===== Supplied entries

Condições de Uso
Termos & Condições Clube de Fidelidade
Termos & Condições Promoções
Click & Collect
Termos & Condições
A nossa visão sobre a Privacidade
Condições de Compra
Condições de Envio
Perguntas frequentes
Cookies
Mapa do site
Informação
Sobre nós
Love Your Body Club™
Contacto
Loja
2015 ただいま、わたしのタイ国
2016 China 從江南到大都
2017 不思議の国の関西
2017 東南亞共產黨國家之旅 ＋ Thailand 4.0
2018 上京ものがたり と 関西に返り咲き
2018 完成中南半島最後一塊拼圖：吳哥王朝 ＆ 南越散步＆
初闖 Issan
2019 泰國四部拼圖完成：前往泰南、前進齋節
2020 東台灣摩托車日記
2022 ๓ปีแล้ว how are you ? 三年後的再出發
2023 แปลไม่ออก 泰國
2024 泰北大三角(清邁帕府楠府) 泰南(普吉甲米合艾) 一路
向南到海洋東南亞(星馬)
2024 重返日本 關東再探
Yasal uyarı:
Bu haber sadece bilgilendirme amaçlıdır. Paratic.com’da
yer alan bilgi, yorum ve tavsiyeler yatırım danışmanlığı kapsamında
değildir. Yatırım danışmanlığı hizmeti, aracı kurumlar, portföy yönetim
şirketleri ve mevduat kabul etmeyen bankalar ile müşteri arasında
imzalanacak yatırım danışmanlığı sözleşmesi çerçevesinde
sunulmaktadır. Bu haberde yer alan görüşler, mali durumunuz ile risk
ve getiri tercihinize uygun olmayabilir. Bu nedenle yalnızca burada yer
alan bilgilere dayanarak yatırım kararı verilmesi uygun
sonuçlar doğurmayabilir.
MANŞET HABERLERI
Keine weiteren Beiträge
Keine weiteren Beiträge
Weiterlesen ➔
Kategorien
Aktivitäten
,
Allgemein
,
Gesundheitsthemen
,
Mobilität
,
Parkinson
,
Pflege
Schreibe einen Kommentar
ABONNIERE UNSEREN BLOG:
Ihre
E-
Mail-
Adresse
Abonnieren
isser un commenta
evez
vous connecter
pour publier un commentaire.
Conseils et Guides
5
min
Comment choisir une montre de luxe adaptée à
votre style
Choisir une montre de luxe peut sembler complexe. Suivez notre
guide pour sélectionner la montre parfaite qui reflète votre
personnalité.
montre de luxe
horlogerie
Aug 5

==========

▶ _Task objective_
Can you write out the rows from the start of the rows up to and including the line with "2018 上京ものがたり と 関西に返り咲き", swapping "Termos & Condições" for "Regulamento" and keeping everything else the same?

▶ _Answer to this task_
Condições de Uso
Regulamento Clube de Fidelidade
Regulamento Promoções
Click & Collect
Regulamento
A nossa visão sobre a Privacidade
Condições de Compra
Condições de Envio
Perguntas frequentes
Cookies
Mapa do site
Informação
Sobre nós
Love Your Body Club™
Contacto
Loja
2015 ただいま、わたしのタイ国
2016 China 從江南到大都
2017 不思議の国の関西
2017 東南亞共產黨國家之旅 ＋ Thailand 4.0
2018 上京ものがたり と 関西に返り咲き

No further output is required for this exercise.